TASK DATA

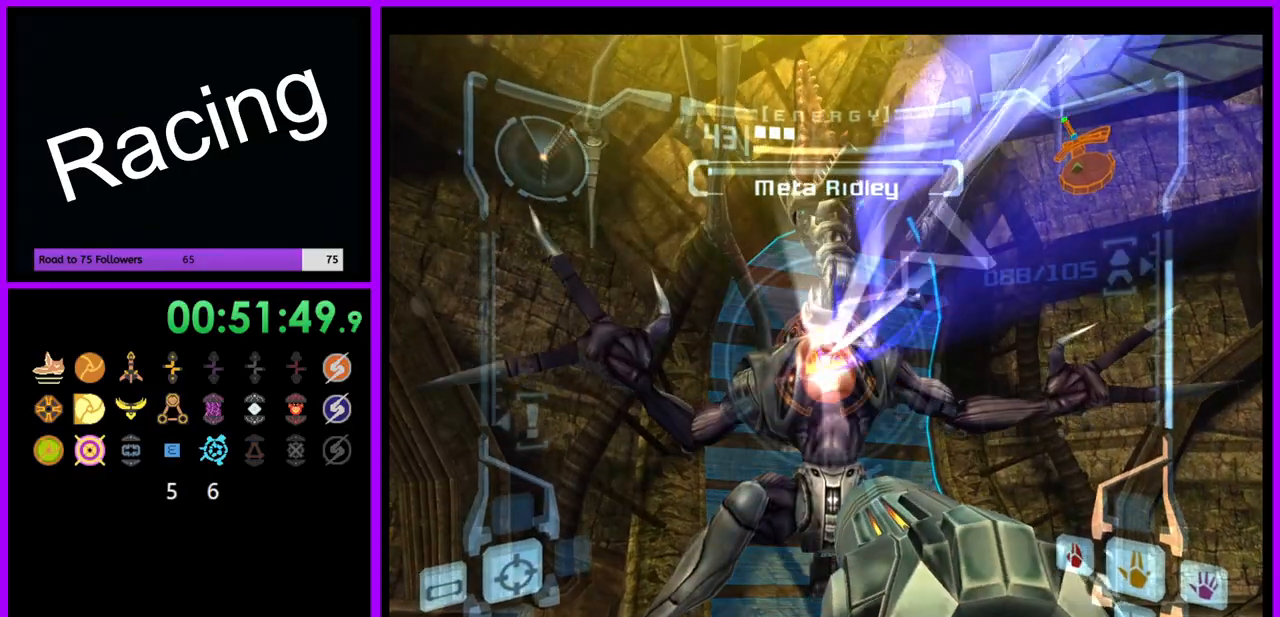
{"buttons": ["L1"], "left_stick": "down-right", "right_stick": "up", "events": [[50, "Y", "down"], [100, "left_stick", "down"], [133, "Y", "up"], [233, "Y", "down"], [317, "Y", "up"], [483, "left_stick", "down-right"]]}
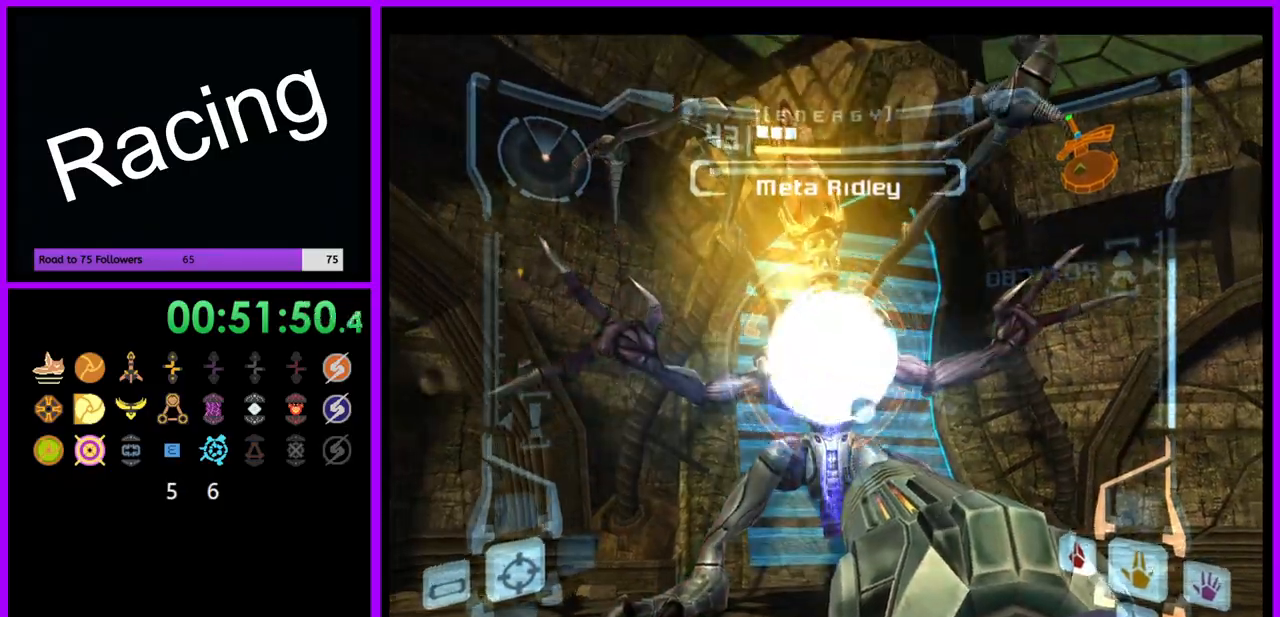
{"buttons": ["L1"], "left_stick": "center", "right_stick": "center", "events": [[133, "left_stick", "center"], [283, "right_stick", "center"]]}
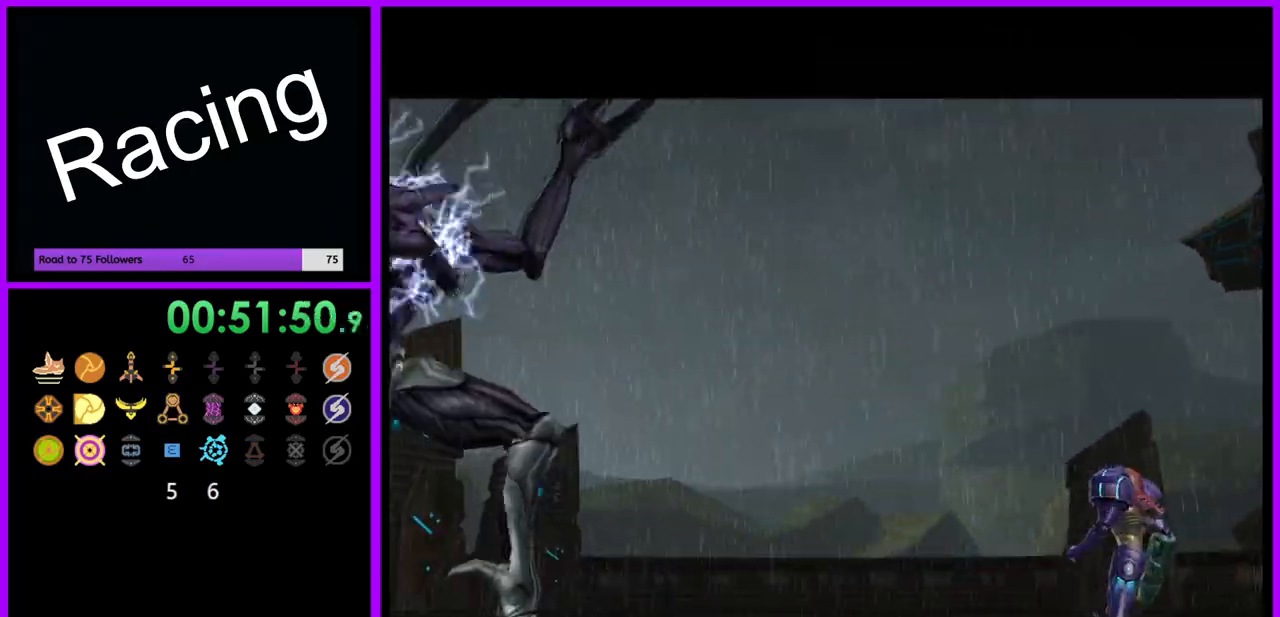
{"buttons": [], "left_stick": "center", "right_stick": "center", "events": [[83, "L1", "up"]]}
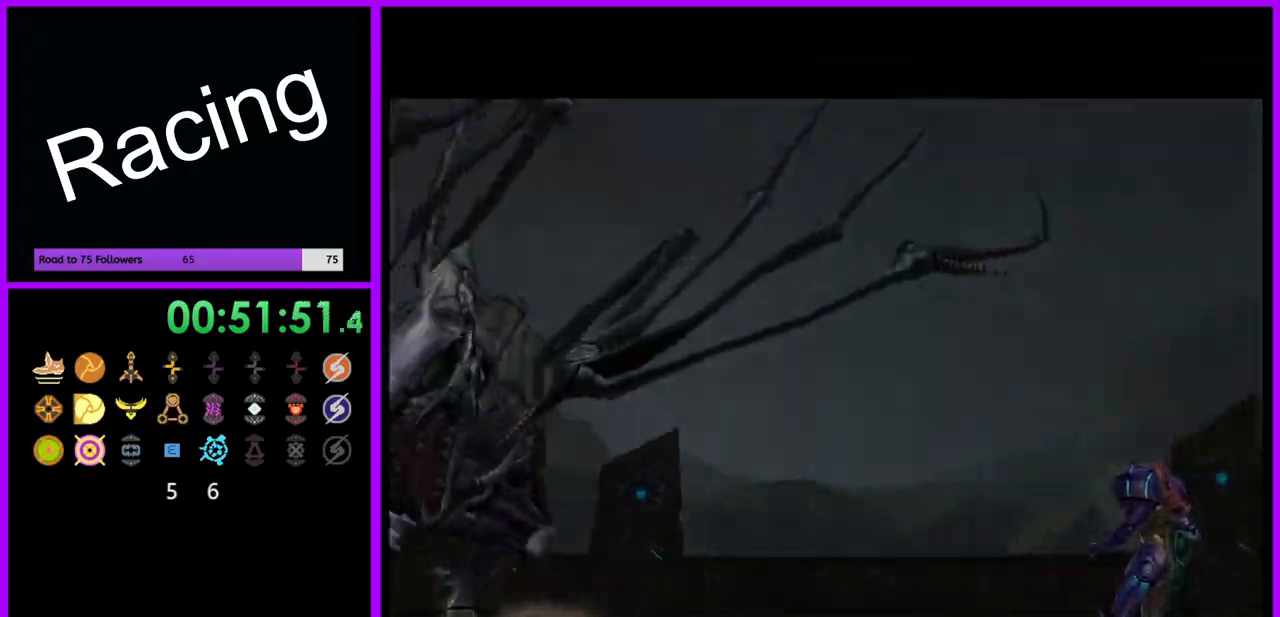
{"buttons": [], "left_stick": "up", "right_stick": "center", "events": [[83, "left_stick", "up"]]}
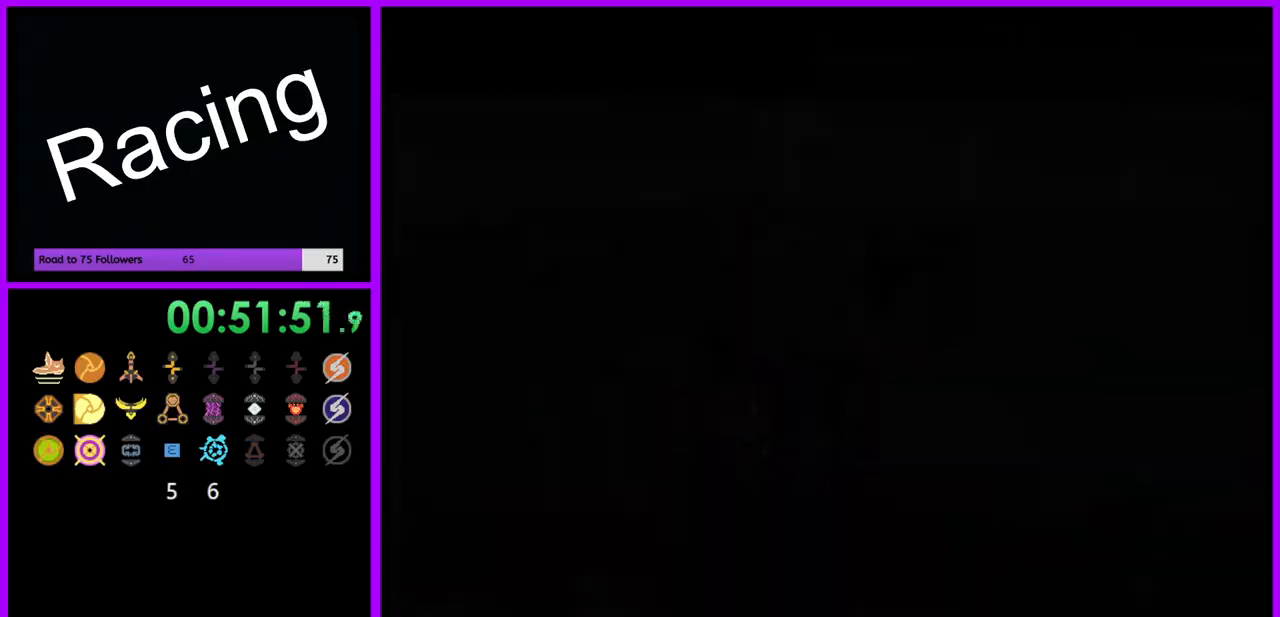
{"buttons": [], "left_stick": "up", "right_stick": "center", "events": []}
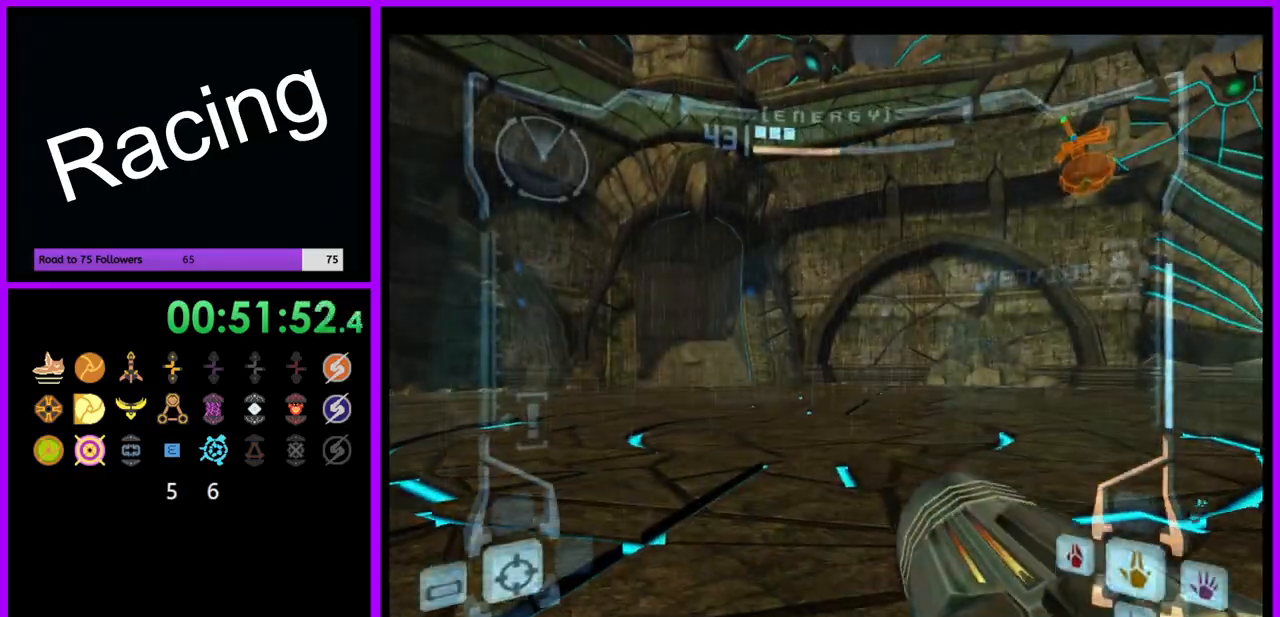
{"buttons": [], "left_stick": "up", "right_stick": "center", "events": [[150, "L1", "down"], [250, "B", "down"], [350, "B", "up"], [467, "L1", "up"]]}
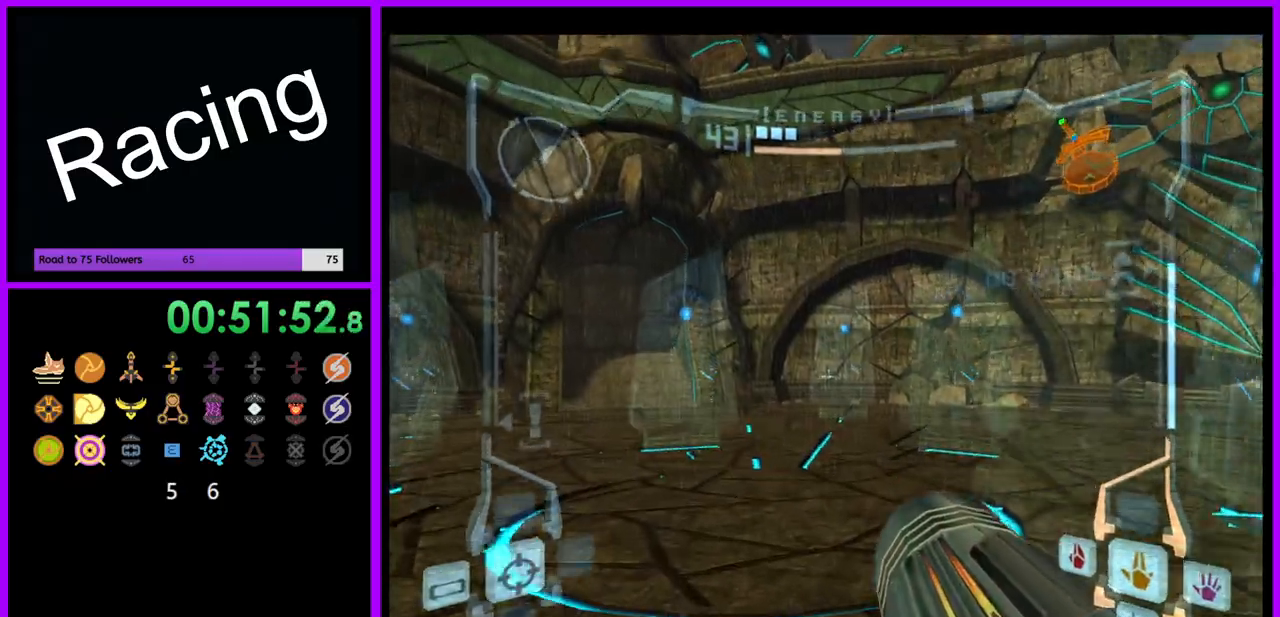
{"buttons": [], "left_stick": "up", "right_stick": "center", "events": [[167, "left_stick", "up-left"], [283, "right_stick", "up-right"], [300, "left_stick", "up"], [383, "right_stick", "center"]]}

EXERCISE DIRECTIONS
Give back every record above exactly as written, skipping each picture.

RESPONSE
{"buttons": ["L1"], "left_stick": "down-right", "right_stick": "up", "events": [[50, "Y", "down"], [100, "left_stick", "down"], [133, "Y", "up"], [233, "Y", "down"], [317, "Y", "up"], [483, "left_stick", "down-right"]]}
{"buttons": ["L1"], "left_stick": "center", "right_stick": "center", "events": [[133, "left_stick", "center"], [283, "right_stick", "center"]]}
{"buttons": [], "left_stick": "center", "right_stick": "center", "events": [[83, "L1", "up"]]}
{"buttons": [], "left_stick": "up", "right_stick": "center", "events": [[83, "left_stick", "up"]]}
{"buttons": [], "left_stick": "up", "right_stick": "center", "events": []}
{"buttons": [], "left_stick": "up", "right_stick": "center", "events": [[150, "L1", "down"], [250, "B", "down"], [350, "B", "up"], [467, "L1", "up"]]}
{"buttons": [], "left_stick": "up", "right_stick": "center", "events": [[167, "left_stick", "up-left"], [283, "right_stick", "up-right"], [300, "left_stick", "up"], [383, "right_stick", "center"]]}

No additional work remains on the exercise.